No wonder Nicholas Angel (Simon Pegg), "the finest cop London has to offer," feels very much a loner lately. He's a first-rate marksman, he's exceedingly clever (except when it comes to romance and introspection), and he thinks unremittingly, at least if the topic at hand relates to police methodology.
Angel's resulting success rate at capturing the nefarious is 400% higher than any other officer's. But instead of garnering him acclaim, he finds himself transferred to a lovely small "crime-free" of village of Sandford. (It appears in London, Angel was making everyone else on the force look too inept, including his higher-ups. A major no-no.)
So what is "Dirty Harry" to do in a village that is reputed to be the loveliest in Britain? Capture swans on the loose? Arrest graffiti artists and midnight urinaters? Chase youths absconding with grocery-store candies? Oh, no! It's enough to drive the finest mad.
But luckily, as soon as Angel has settled down into his somber hotel room (his cottage is being readied), a bunch of dead bodies start piling up. Beheaded community actors are found in their auto just after performing a ghastly "Romeo and Juliet" and a blown-up and rather fried pub-goer, whose stove exploded while he was preparing bacon, are being viewed by the locals as accidents, but are they?

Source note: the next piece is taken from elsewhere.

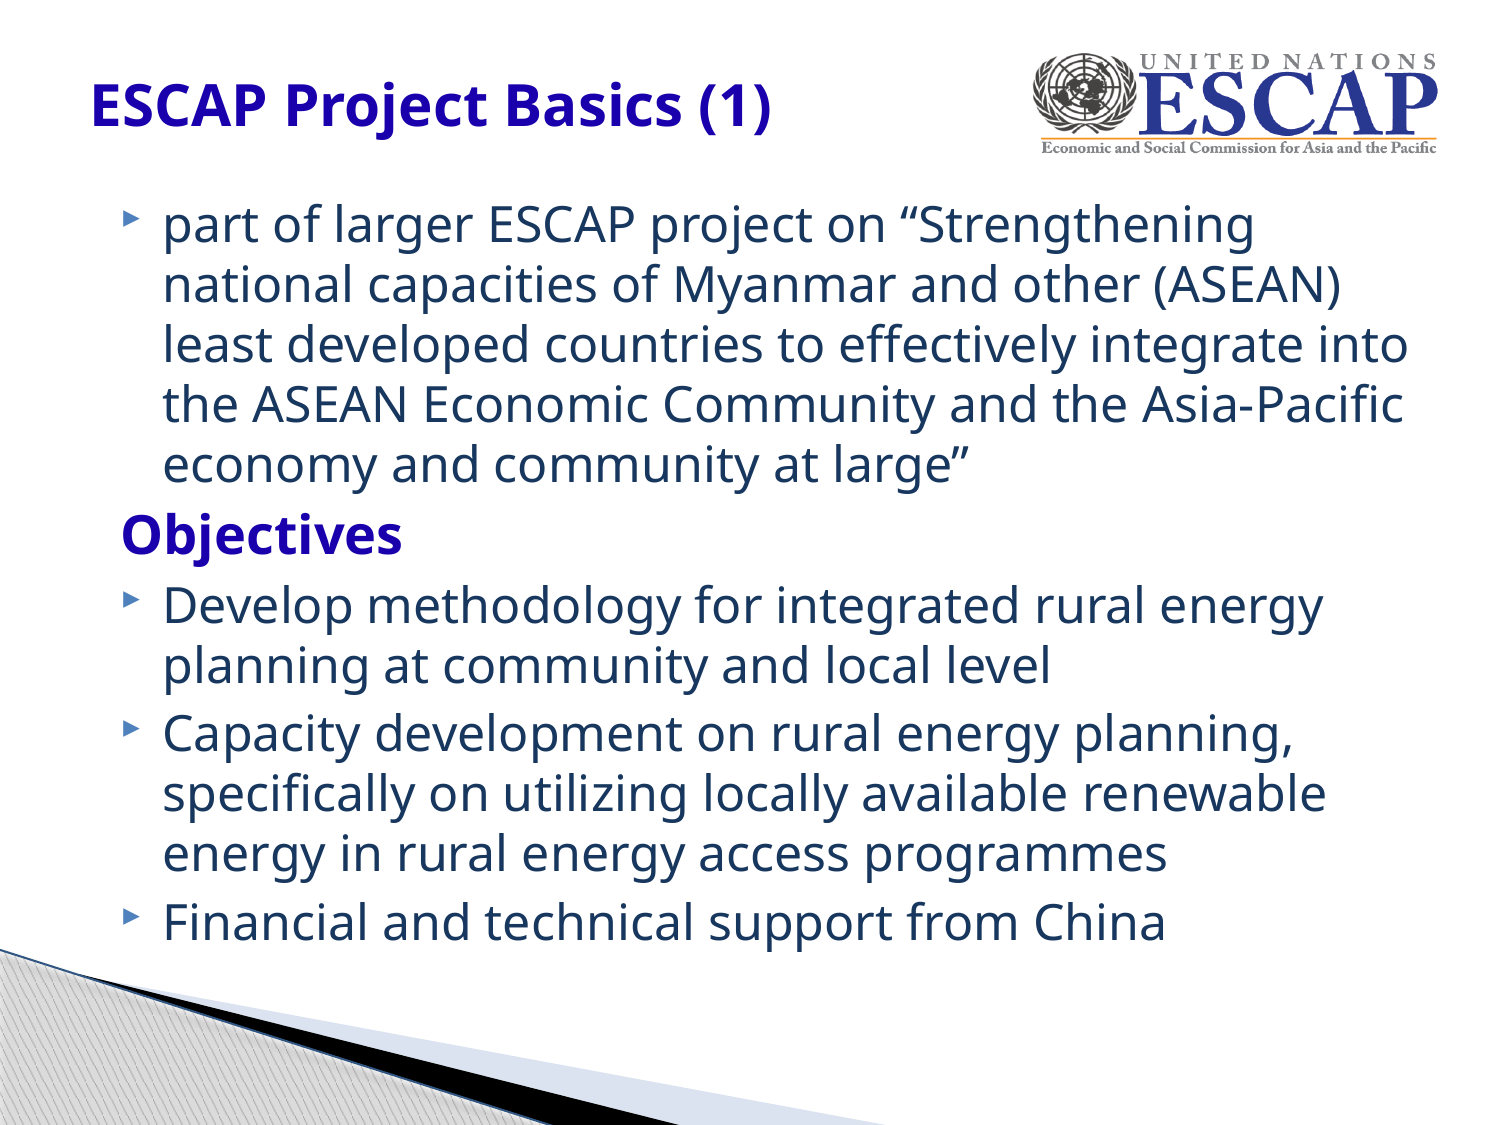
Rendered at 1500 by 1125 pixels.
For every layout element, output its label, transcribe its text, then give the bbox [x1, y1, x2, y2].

title ESCAP Project Basics (1) [75, 45, 1300, 161]
list part of larger ESCAP project on “Strengthening national capacities of Myanmar and other (ASEAN) least developed countries to effectively integrate into the ASEAN Economic Community and the Asia-Pacific economy and community at large” Objectives Develop methodology for integrated rural energy planning at community and local level Capacity development on rural energy planning, specifically on utilizing locally available renewable energy in rural energy access programmes Financial and technical support from China [87, 184, 1438, 1001]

And are all the sweet elderly inhabitants of Sandford really as genteel and doddering as they seem--or are they warped Miss Marples with Uzis? It's up to Angel and his cheerfully hefty and immeasurably inept sidekick (Nick Frost) to find out.
Brilliantly directed by Wright from a gleefully acerbic script by both Wright and Simon, and masterfully shot and edited by Jess Hall and Chris Dickens respectively, one can't overlook the inspired casting. The best of both old and new Brit talent has been gathered here, including Anne Reid ("The Mother"), Billie Whitelaw ("The Omen"), Bill Nighy ("Notes on a Scandal"), Edward Woodward ("The Equalizer"), and Timothy Dalton (James Bond).
But it's Pegg, in a stellar comic performance, who lifts the film from being a mere applaudable satire, possibly on Tony Blair's version of Britain (sweet on the outside, warmongering at heart), to a first-class entertainment. No matter how absurd the situation his Angel finds himself in, Pegg keeps it genuine. Imagine Jimmy Stewart in "Animal House" or Steve McQueen in "Road Trip."
By the way, Wright and Pegg are also responsible for 2004's mega-zombie-hit "Shaun of the Dead." Having accidentally bypassed that venture, it's now moving to the top of my Netflix queue. These two gents are addicting.